Western blot analysis
Cells were lysed in ice-cold cell lysis buffer (Cell Signaling Technology) supplemented with 1 mM PMSF and cOmplete™ EDTA-free protease inhibitor cocktail (Roche) for 30 min with intermittent vortexing. Lysates were centrifuged at 18,000 g, 4°C for 15 min and supernatants were snap frozen in liquid nitrogen. Protein concentration was determined using the BCA protein assay kit (Pierce). 20 to 50 μg of protein extract was separated on 4-12% Bis-Tris plus gels, transferred onto nitrocellulose membranes using the Trans-Blot® Turbo™ semi-dry system (Bio-rad), and blocked for 1 hour at room temperature with tris-buffered saline (TBS) Odyssey blocking buffer (Li-Cor).

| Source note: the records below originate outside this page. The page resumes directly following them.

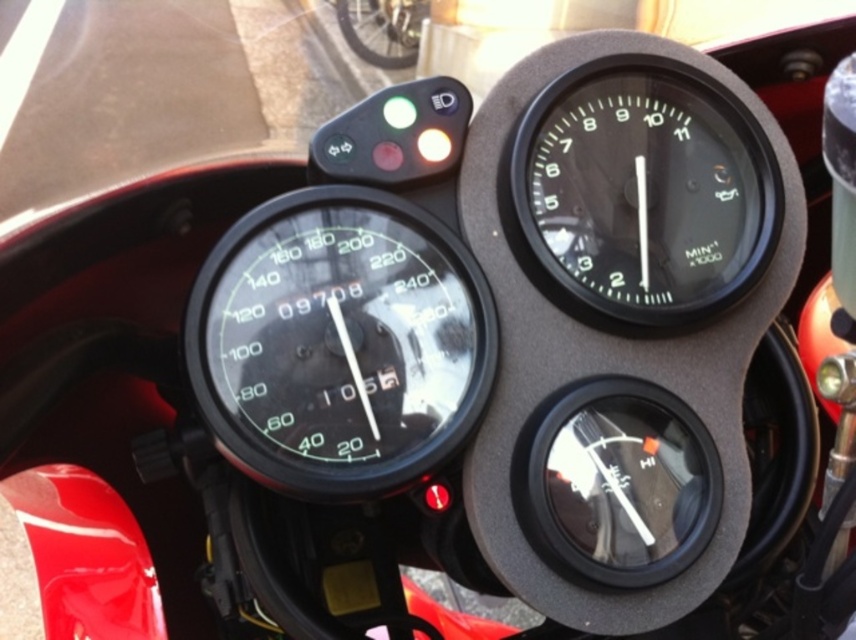
You are a mechanic checking the motorcycle dashboard. You need to replace the black glass speedometer at center and the black glass tachometer at upper right. Which gauge requires a larger replacement part?

The black glass speedometer at center requires a larger replacement part because its width is greater than the black glass tachometer at upper right.

What is the current speed displayed on the black glass speedometer at center?

The current speed displayed on the black glass speedometer at center is approximately 105 km per hour.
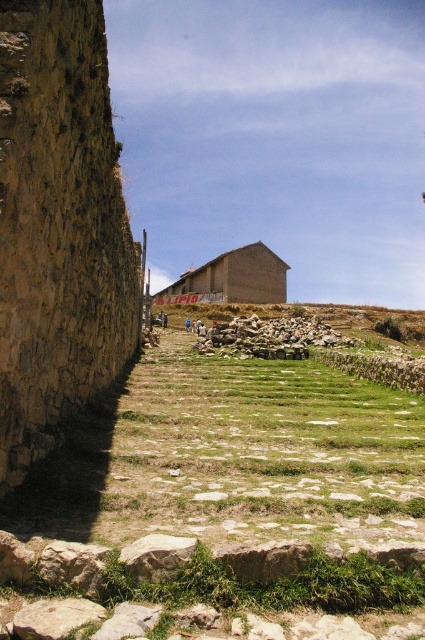
Question: Which object is closer to the camera taking this photo?

Choices:
 (A) brown brick hut at center
 (B) rustic stone wall at center

Answer: (B)

Question: Which object appears farthest from the camera in this image?

Choices:
 (A) brown brick hut at center
 (B) brown rough rock at lower center
 (C) rustic stone wall at center

Answer: (A)

Question: Is brown brick hut at center below rustic stone wall at center?

Choices:
 (A) yes
 (B) no

Answer: (B)

Question: Can you confirm if rustic stone wall at center is positioned to the right of brown rough rock at lower center?

Choices:
 (A) no
 (B) yes

Answer: (B)

Question: Is brown brick hut at center to the left of rustic stone wall at center from the viewer's perspective?

Choices:
 (A) no
 (B) yes

Answer: (B)

Question: Among these points, which one is nearest to the camera?

Choices:
 (A) (195, 538)
 (B) (232, 259)
 (C) (255, 355)

Answer: (A)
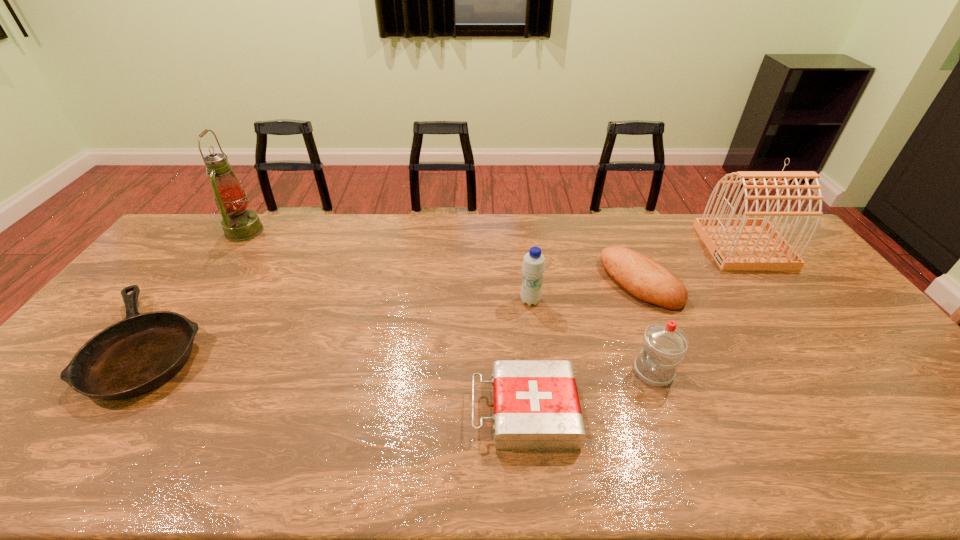
At what (x,y) coordinates should I click in order to perform the action: click on free space located 0.200m with an open door on the rightmost object. Please return your answer as a coordinate pair (x, y). This screenshot has width=960, height=540. Looking at the image, I should click on (650, 246).

Locate an element on the screen. The height and width of the screenshot is (540, 960). vacant space located 0.170m on the right of the left water bottle is located at coordinates (597, 301).

In order to click on vacant space located 0.220m on the handle side of the right water bottle in this screenshot , I will do `click(549, 372)`.

I want to click on free location located 0.340m on the handle side of the right water bottle, so click(504, 372).

Identify the location of free space located 0.380m on the handle side of the right water bottle. (489, 372).

Where is `free space located on the front of the bread`? free space located on the front of the bread is located at coordinates (665, 343).

Find the location of a particular element. The height and width of the screenshot is (540, 960). vacant point located 0.320m on the front side of the sixth tallest object is located at coordinates point(340,411).

This screenshot has width=960, height=540. In order to click on free space located on the front side of the sixth tallest object in this screenshot , I will do `click(439, 411)`.

This screenshot has width=960, height=540. I want to click on free space located on the front side of the sixth tallest object, so pos(422,411).

Where is `free spot located on the right of the frying pan`? Image resolution: width=960 pixels, height=540 pixels. free spot located on the right of the frying pan is located at coordinates coord(289,346).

Blots were probed with the appropriate primary antibodies overnight at 4°C in Odyssey blocking buffer supplemented with 0.1% Tween-20, followed by the secondary antibodies IRDye® 680RD donkey anti-mouse IgG and IRDye® 800CW donkey anti-rabbit IgG (Li-Cor) for 1 hour at room temperature. Fluorescent signals were imaged and quantified using Odyssey® CLx. Primary antibodies used were: GFP (Santa Cruz Biotechnology, sc-9996), Hsp90 (BD Transduction Laboratories, 610419), FLAG-tag (Cell Signaling Technology, #8146 and #14793), PCNA (Cell Signaling Technology, #2586 and #13110).

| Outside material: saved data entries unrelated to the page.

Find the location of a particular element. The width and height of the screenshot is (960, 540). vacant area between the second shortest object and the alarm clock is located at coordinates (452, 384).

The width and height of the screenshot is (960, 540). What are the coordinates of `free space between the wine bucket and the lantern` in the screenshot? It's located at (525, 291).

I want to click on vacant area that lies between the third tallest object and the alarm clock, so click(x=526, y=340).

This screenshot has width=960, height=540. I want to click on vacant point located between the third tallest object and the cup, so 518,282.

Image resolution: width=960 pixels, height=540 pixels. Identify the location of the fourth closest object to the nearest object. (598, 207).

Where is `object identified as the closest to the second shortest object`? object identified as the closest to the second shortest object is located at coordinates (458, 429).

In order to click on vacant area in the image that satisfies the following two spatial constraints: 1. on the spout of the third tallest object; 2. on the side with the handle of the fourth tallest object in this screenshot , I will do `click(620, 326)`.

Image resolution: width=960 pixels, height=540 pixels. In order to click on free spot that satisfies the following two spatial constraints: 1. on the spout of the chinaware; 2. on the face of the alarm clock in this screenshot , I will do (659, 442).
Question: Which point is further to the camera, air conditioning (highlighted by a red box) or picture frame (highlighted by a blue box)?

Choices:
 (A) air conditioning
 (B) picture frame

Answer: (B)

Supplementary Figure 1 Confocal imaging analysis of H2B-GFP/HEK293 Tet-On® 3G cells transiently transfected with various bidirectional, Tet-responsive plasmids. 1 µg/ml doxycycline was added for 24 hours to induce the simultaneous expression of mCherry only or mCherry and NSlmb1-198-vhhGFP4-FLAG.

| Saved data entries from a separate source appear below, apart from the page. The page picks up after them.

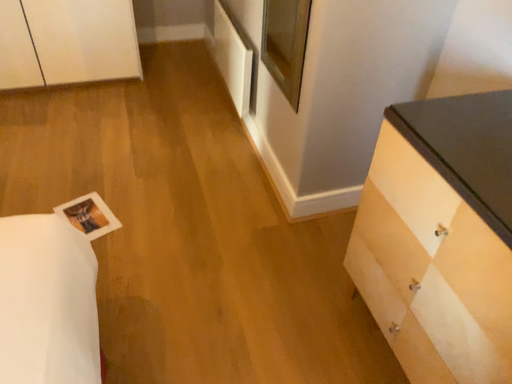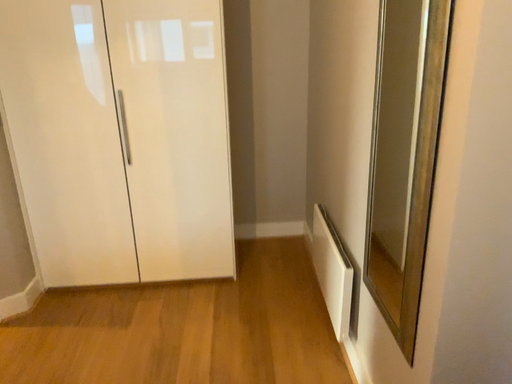
Question: How did the camera likely rotate when shooting the video?

Choices:
 (A) rotated right
 (B) rotated left

Answer: (B)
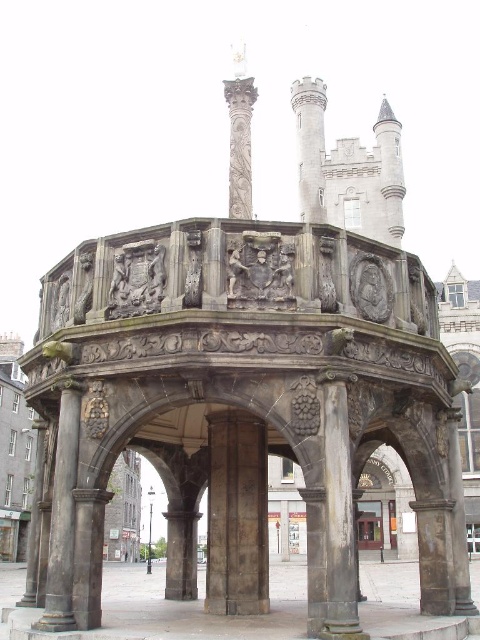
You are a visitor standing in the town square facing the historic stone structure. You notice the dark gray stone column at center and the glass door at center. Which object is taller?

Supplementary Figure 2 Confocal imaging analysis of HEK293 Tet-On® 3G cells with stable integration of H2B-GFP, GFP, or GFP targeted to different subcellular localizations. Nuclear-targeting of GFP was achieved through the addition of a nuclear localization signal (NLS) from the SV40 large T-antigen. Membrane-targeting of GFP was achieved through the addition of either a palmitoylation signal from Neuromodulin or a farnesylation signal from H-Ras. Images in the top row indicate the correct subcellular distribution of each GFP protein. Each stable cell line was then transiently transfected and induced with doxycycline to drive the co-expression of mCherry and vhhGFP4-SPOP167-374.